DESCRIPTION OF THE TASK: Express the text lines from all the rows below as a JSON list of strings, one string per line, with blank lines left out. Leave the pictures out of the answer.

DATA FOR ANALYSIS:
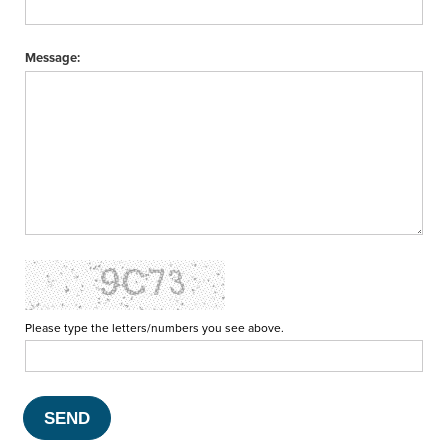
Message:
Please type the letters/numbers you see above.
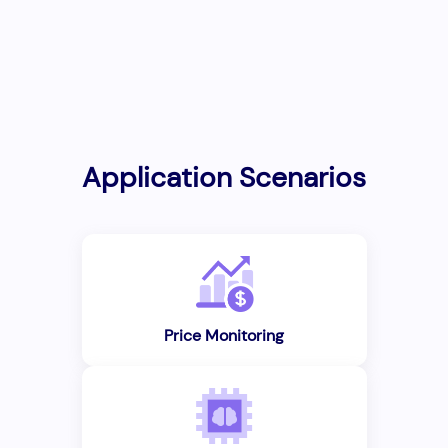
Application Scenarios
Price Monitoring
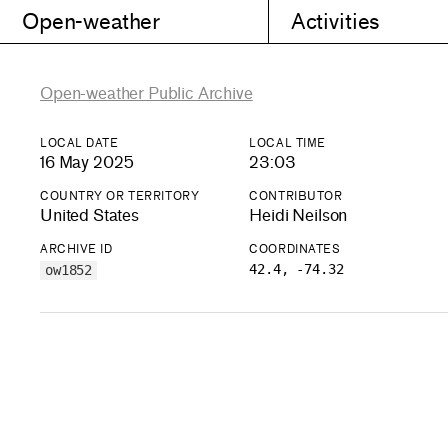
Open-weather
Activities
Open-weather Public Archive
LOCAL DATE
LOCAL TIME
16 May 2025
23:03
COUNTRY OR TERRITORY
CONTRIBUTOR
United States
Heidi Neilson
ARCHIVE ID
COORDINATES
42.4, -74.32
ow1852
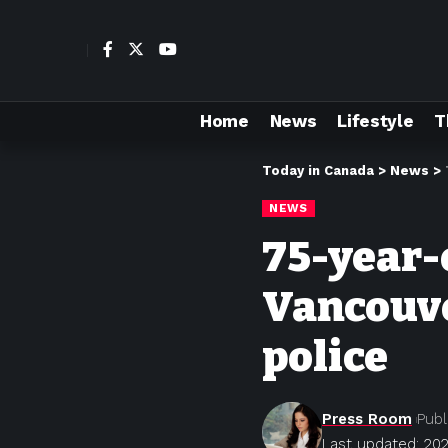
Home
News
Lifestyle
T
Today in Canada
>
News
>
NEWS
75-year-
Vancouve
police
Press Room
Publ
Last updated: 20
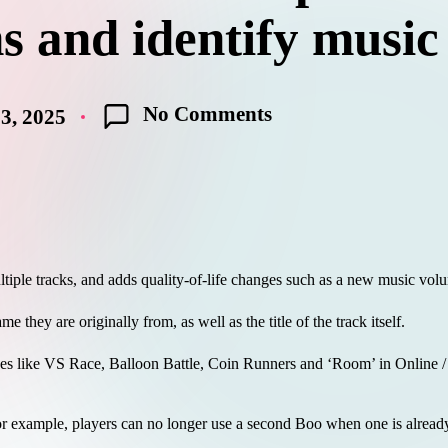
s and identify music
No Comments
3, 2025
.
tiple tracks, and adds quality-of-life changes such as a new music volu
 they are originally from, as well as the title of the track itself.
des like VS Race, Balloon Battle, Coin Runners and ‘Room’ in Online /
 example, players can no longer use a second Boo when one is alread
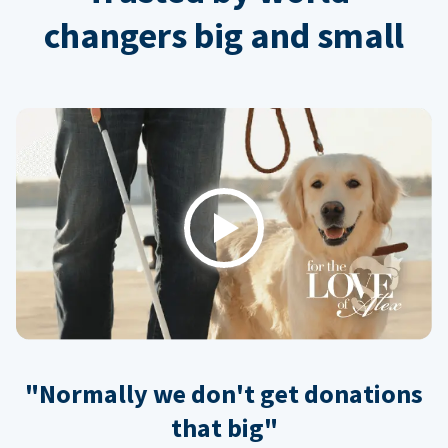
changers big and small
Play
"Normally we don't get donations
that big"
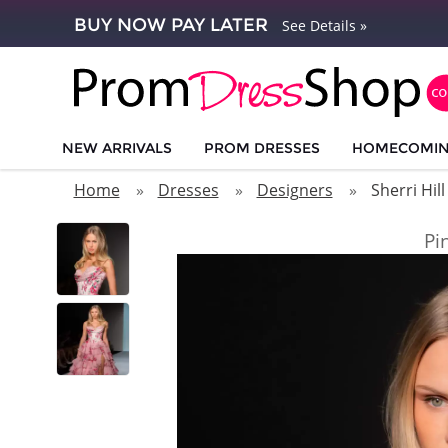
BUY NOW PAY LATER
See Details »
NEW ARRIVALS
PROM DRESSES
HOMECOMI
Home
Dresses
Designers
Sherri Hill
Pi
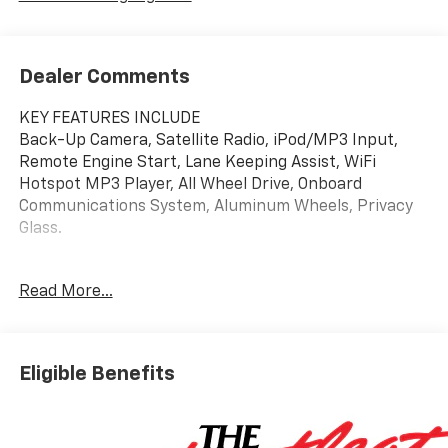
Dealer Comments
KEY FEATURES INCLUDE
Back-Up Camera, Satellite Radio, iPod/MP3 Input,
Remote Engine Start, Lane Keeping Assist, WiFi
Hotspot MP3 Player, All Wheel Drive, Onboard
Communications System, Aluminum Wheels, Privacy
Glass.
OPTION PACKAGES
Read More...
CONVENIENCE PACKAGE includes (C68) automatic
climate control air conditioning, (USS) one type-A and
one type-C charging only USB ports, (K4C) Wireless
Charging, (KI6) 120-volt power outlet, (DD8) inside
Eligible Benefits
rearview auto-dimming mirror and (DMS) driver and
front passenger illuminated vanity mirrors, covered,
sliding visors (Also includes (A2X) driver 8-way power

YOUR RESPONSE:
[
  "Message:",
  "Please type the letters/numbers you see above.",
  "Application Scenarios",
  "Price Monitoring",
  "Open-weather",
  "Activities",
  "Open-weather Public Archive",
  "LOCAL DATE",
  "LOCAL TIME",
  "16 May 2025",
  "23:03",
  "COUNTRY OR TERRITORY",
  "CONTRIBUTOR",
  "United States",
  "Heidi Neilson",
  "ARCHIVE ID",
  "COORDINATES",
  "42.4, -74.32",
  "ow1852",
  "Home",
  "News",
  "Lifestyle",
  "T",
  "Today in Canada",
  ">",
  "News",
  ">",
  "NEWS",
  "75-year-",
  "Vancouve",
  "police",
  "Press Room",
  "Publ",
  "Last updated: 20",
  "s and identify music",
  "No Comments",
  "3, 2025",
  ".",
  "tiple tracks, and adds quality-of-life changes such as a new music volu",
  " they are originally from, as well as the title of the track itself.",
  "des like VS Race, Balloon Battle, Coin Runners and ‘Room’ in Online /",
  " example, players can no longer use a second Boo when one is alread",
  "changers big and small",
  "Play",
  "\"Normally we don't get donations",
  "that big\"",
  "BUY NOW PAY LATER",
  "See Details »",
  "NEW ARRIVALS",
  "PROM DRESSES",
  "HOMECOMI",
  "Home",
  "Dresses",
  "Designers",
  "Sherri Hill",
  "Pi",
  "Dealer Comments",
  "KEY FEATURES INCLUDE",
  "Back-Up Camera, Satellite Radio, iPod/MP3 Input,",
  "Remote Engine Start, Lane Keeping Assist, WiFi",
  "Hotspot MP3 Player, All Wheel Drive, Onboard",
  "Communications System, Aluminum Wheels, Privacy",
  "Glass.",
  "OPTION PACKAGES",
  "Read More...",
  "CONVENIENCE PACKAGE includes (C68) automatic",
  "climate control air conditioning, (USS) one type-A and",
  "one type-C charging only USB ports, (K4C) Wireless",
  "Charging, (KI6) 120-volt power outlet, (DD8) inside",
  "Eligible Benefits",
  "rearview auto-dimming mirror and (DMS) driver and",
  "front passenger illuminated vanity mirrors, covered,",
  "sliding visors (Also includes (A2X) driver 8-way power"
]